Conan Osiris: o 2018 dele foi tão silly e deep que o mundo podia acabar amanhã

Foi uma das apostas do Ípsilon para 2018, e foi certeira. Deu dezenas de concertos pelo país, as suas canções chegaram a várias pessoas, dos oito aos 70 anos. Viveu muita vida, valeu muito a pena – na alegria e na tristeza.

Foto
Nuno Ferreira Santos

Retoca o cabelo, ajeita os brincos dourados, baixa as mangas do casaco e faz poses para a câmara. Tiago Miranda, 29 anos, mais conhecido por Conan Osiris, parece que nasceu para isto, para ser fotografado. “Acredito bué que uma fotografia te imortaliza”, diz. Num banco do Kit Garden de Joana Vasconcelos, no Largo do Intendente, em Lisboa, vira-se de cabeça para baixo, pernas para cima, faz olhar matador. Muitos dos que passam param, observam. Há quem reconheça bem esta cara. Afinal, goste-se ou não, 2018 pertenceu-lhe. Desde o primeiro concerto, esgotadíssimo, na ZDB, com fãs a cantarem as letras do início ao fim do álbum Adoro Bolos, até à actuação no Tivoli, durante o Super Bock em Stock, com casais de 70 anos, crianças de oito, pessoas dos 20 aos 50 nas primeiras filas. Pelo meio deu dezenas de concertos, sobretudo em Portugal mas também no Brasil, no festival SIM São Paulo. Entrou num anúncio da NOS, recebeu vídeos de velhotes no Alentejo a ouvir a sua música.

“Isto é quase tudo o que sempre quis: conseguir comunicar com as pessoas na boa. Ver que a minha música está a conseguir fazer isso por mim. Daí que se o mundo acabasse amanhã, tá-se bem: já consegui conectar-me com pessoas tão diferentes de mim. É que bué tempo da minha vida foi não conseguir falar com as pessoas por causa de entraves e, para mim, não poder comunicar é mortal.” Conan Osiris já conseguiu fazer boa parte do que sempre quis, mas não vai abrandar em 2019. É um dos compositores escolhidos para o Festival da Canção, vai ser o programador de música na Semana de Programadores partilhada pelo Festival DDD – Dias da Dança e o Festival Internacional de Teatro de Expressão Ibérica (FITEI), no Porto, e vai continuar a trabalhar no quarto disco. Entre muitas outras coisas que não pode revelar. Uma coisa é certa: ele vai andar por aí.

No início de 2018 disse que se o mundo acabasse amanhã se ia "estar a cagar”. Depois de um ano em que tocou e foi falado em todo o lado, diria a mesma coisa?
Diria, se calhar até diria com mais força. Porque fiz ainda mais cenas, vivi ainda mais vida, então valeu ainda mais a pena. Porque já interagi com mais gente.

Refere-se às pessoas que conheceu ao longo deste ano e ao alcance da sua música?
Exacto. Pessoas que me vieram dizer cenas, pessoas que sentiram cenas por me conhecer…

Qual foi a reacção que mais o marcou?
Não consigo apontar uma… Há uma rapariga que costuma vir a bué shows meus e tinha mandado mensagem a dizer que tinha acontecido uma cena um bocado má na vida dela, mas que ia na mesma ao concerto. Vi-a na primeira fila, a chorar. E eu sabia a razão. Tive de deixar de olhar para ela porque…

Porque se não começava a chorar?

> [INFORMAÇÃO APRESENTADA]:
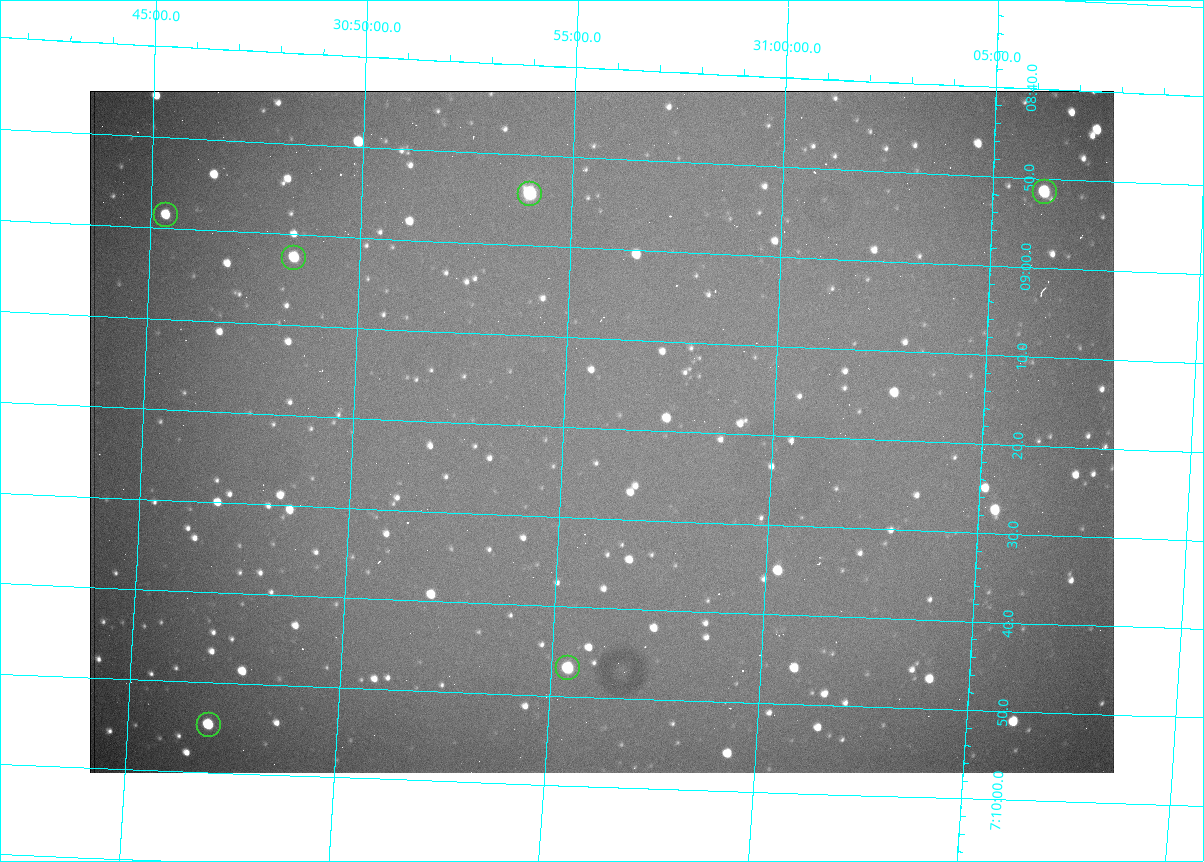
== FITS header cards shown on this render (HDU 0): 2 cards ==
NAXIS1  =                 1024 /fastest changing axis
NAXIS2  =                  682 /next to fastest changing axis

> [OBJETIVO 1]:
Devolva, do texto sobre Conan Osiris, o trecho exato que começa em "No início de" e segue até "da sua música?".
> [OBJETIVO 2]:
Com base no texto sobre Conan Osiris, responda:
(a) Que idade tem Tiago Miranda?
(b) Em que festival atuou no Brasil?
(c) Para que festival foi escolhido como um dos compositores?

> [RESPOSTA COMPLETA 1]:
No início de 2018 disse que se o mundo acabasse amanhã se ia "estar a cagar”. Depois de um ano em que tocou e foi falado em todo o lado, diria a mesma coisa?
Diria, se calhar até diria com mais força. Porque fiz ainda mais cenas, vivi ainda mais vida, então valeu ainda mais a pena. Porque já interagi com mais gente.

Refere-se às pessoas que conheceu ao longo deste ano e ao alcance da sua música?

> [RESPOSTA COMPLETA 2]:
(a) 29 anos.
(b) No festival SIM São Paulo.
(c) Para o Festival da Canção.